Jenson not giving up on title dreams


Jenson Button’s hopes of claiming victory in front his home crowd this weekend may be slim, but the man from Frome is as driven as ever in his quest to turn things around for his long-term Honda outfit.

After consistently knocking on the door of the top-ten runners in the early part of the season Honda’s results have tailed off somewhat as the championship approaches the half-way mark.

While the Brackley-based outfit have made huge strides since their lacklustre 2007 season thanks in part to the arrival of esteemed technical director and former Ferrari guru Ross Brawn squabbling at the rear of the pack with the likes of Force India and Toro Rosso in recent races is hardly where the team envisaged their 2008 campaign being fought.

Button’s frustration at not being able to give his legions of supporters the result both he and they expect this weekend is painstakingly clear, but the 28-year-old is adamant that he has lost none of his motivation after nine years in the sport.

“I love what I do, so I have no problems with motivation,” says Button. “It isn’t nice knowing that I’m going into the British Grand Prix without a realistic chance of battling at the front but, when I’m in the car, I push 110 per cent.”

“That’s what I do every time I get in the car; it’s what I have to do to drive the team forward and ahead of what will be a better year in 2009.”

Button has developed a thick skin when it comes to battling with disappointment after two trying years at Benetton in 2001 and 2002. The Briton is confident that it is only a matter of time before his fortunes with Honda turn for the better.

“I’m in Formula One and that is every driver’s primary goal,” said Button. “Beyond that, it’s a question of where you are in F1, whether you’re in a good team and whether you have the experience to challenge for the world championship.

“I’m only 28 years old, yet this is already my ninth year in F1, so I have the necessary experience to win the title. I haven’t got the car underneath me to do that at the moment, but that will come.”

The Honda driver also admits to having much more input into the development of the car than has had in previous years.

“I’m working much harder now than I did in 2004, when I finished third in the world championship, because that’s what you have to do to get back to the front,” explains Button. “I make sure that the team are making the changes that need to be made.”

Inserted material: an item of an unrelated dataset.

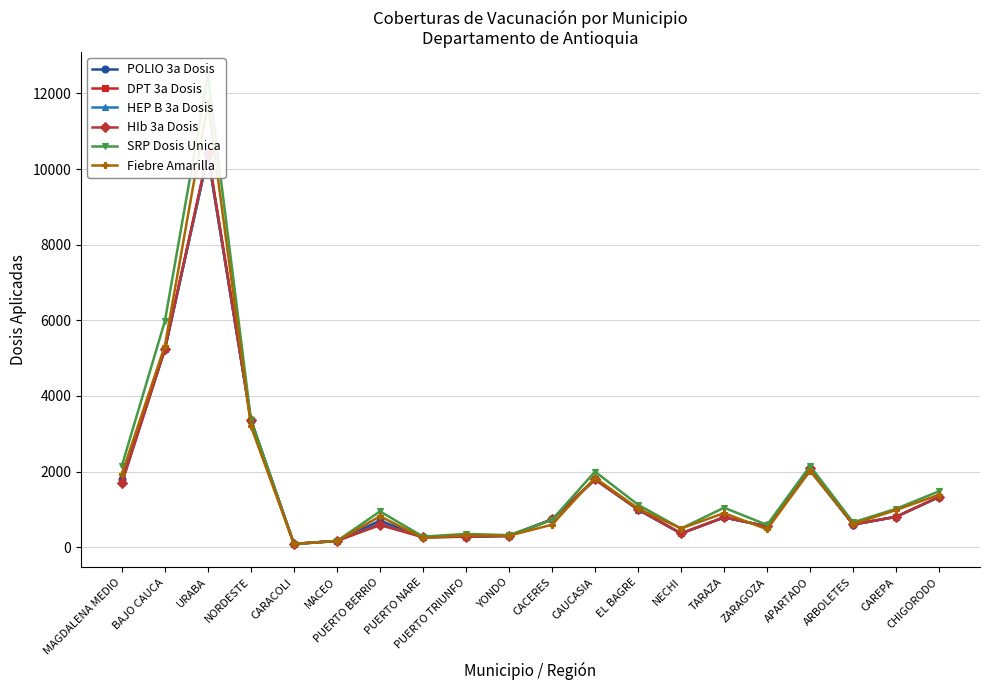

What is the difference between the HIb 3a Dosis values at ZARAGOZA and BAJO CAUCA?

4683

While it is unlikely that Button will be able to challenge for a podium at this year’s British Grand Prix, points could be a real possibility. Honda will bring a number of new parts on the car for Silverstone, including chassis, aerodynamic and engine updates which the Anglo-Japanese outfit is hoping will firm up their position in the mid-field.

“We expect to see an improvement to the performance of the RA108 at Silverstone, certainly compared to the French Grand Prix at Magny Cours,” explains Honda Technical Director Ross Brawn. “We have a number of new performance parts on the car in the areas of chassis, aerodynamics and engine, which should allow us to be on the pace with our current competitors in the midfield.”

Button has had a mixed bag of results at Silverstone in the past. In his rookie year for BMW Williams in 2000, the Briton hustled way onto the third row of the grid before taking home fifth in the race, one of his best results of the year. While success at the former airfield proved elusive during his troubled years with Benetton in 2001 and 2002, the man from Frome bounced back with BAR Honda in 2003 with a sterling charge through the pack to eighth place, having started nineteenth.

His best performances came during the height of BAR’s success in 2004 and 2005 where he qualified an impressive third and second on the grid respectively. But he was unable to convert either of these qualifying efforts into a podium after struggling to match the pace of the front-running Ferraris and McLarens on race day.